Objectif de la tâche:
Recopiez tel quel le passage de l'entretien avec Frank Zappa, ci-dessous, de « FRANK ZAPPA: Lorsque » à « du bon temps... ».

Texte à lire:
+++++

Le pape du rock pataphysique et sa charmante fille Moon Unit ont répondu en vingt rounds à PLAYBOY... et nous ont laissé K.o.
 
C’est à Hollywood où il vit et travaille, que Frank Zappa a reçu nos envoyés spéciaux David et Victoria Sheff. Dans la vie, il est tout le contraire de l’image que ses fans et ses détracteurs peuvent avoir de lui. Si les textes de ses chansons sont souvent obscènes et à la limite du mauvais goût, Zappa, lui, est en fait quelqu’un de très fin et de très cultivé, curieux de tout, aussi à l’aise dans la composition de musique sérielle qu’à la tête de ses groupes successifs (une trentaine d’albums à ce jour). Entre une commande pour Pierre Boulez qui sera interprétée cet hiver à Paris et des répétitions avec son groupe actuel, ce père de quatre enfants a trouvé le temps de concocter un tube pour sa fille, Moon Unit (14 ans) qui était présente pendant l’interview. A ceux qui lui reprochent d’être complètement cinglé, il donne raison: «Je suis un dingue... de boulot ». Cela ne l’empêche pas, comme on le vérifiera plus bas, d’en connaître un morceau sur les petites culottes, les groupies en chaleur et le zoo de Los Angeles.

1.
PLAYBOY: Est-ce que « Valley Girl >, le tube de votre fille, a perturbé sa vie familiale et scolaire?
FRANK ZAPPA: Lorsque son disque a commencé à avoir du succès, c’est certain, cela a nui à ses examens de fin d’année. Elle a dû accepter un tas d’interviews pendant que j’étais en Europe et elle a eu du mal à se concentrer sur ses révisions. Ses amis l’ont aidée et l’ont tenue au courant des cours qu’elle avait manqués. Maintenant que je suis de retour à la maison, je ne prends aucune décision la concernant sans avoir son avis. Elle a 14 ans et elle veut se payer du bon temps...

+++++

Données fournies:
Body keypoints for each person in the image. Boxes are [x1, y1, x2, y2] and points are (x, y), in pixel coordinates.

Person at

+++++

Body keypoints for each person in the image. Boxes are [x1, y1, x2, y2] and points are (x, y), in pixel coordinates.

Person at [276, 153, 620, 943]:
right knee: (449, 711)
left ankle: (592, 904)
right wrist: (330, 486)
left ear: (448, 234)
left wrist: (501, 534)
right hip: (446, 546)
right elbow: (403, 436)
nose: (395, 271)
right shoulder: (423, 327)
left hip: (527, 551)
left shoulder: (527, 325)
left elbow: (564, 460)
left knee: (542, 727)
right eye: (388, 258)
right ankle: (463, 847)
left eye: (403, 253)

+++++

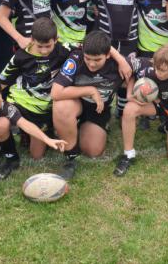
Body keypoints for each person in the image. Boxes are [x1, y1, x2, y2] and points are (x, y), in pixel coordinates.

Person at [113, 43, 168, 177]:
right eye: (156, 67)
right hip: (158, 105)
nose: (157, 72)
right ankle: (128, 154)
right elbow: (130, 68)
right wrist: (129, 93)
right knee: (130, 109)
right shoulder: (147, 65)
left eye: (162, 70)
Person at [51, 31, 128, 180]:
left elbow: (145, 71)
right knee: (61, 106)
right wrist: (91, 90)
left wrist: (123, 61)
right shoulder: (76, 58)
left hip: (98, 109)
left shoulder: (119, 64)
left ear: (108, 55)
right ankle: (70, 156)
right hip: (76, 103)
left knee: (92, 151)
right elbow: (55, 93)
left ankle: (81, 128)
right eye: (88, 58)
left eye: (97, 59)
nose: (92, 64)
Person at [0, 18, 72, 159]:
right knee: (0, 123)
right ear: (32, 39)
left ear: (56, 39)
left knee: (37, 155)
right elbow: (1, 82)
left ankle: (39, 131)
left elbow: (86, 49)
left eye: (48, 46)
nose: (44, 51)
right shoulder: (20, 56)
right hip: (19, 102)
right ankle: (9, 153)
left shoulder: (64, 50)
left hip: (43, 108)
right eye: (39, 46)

+++++

Réponse écrite:
FRANK ZAPPA: Lorsque son disque a commencé à avoir du succès, c’est certain, cela a nui à ses examens de fin d’année. Elle a dû accepter un tas d’interviews pendant que j’étais en Europe et elle a eu du mal à se concentrer sur ses révisions. Ses amis l’ont aidée et l’ont tenue au courant des cours qu’elle avait manqués. Maintenant que je suis de retour à la maison, je ne prends aucune décision la concernant sans avoir son avis. Elle a 14 ans et elle veut se payer du bon temps...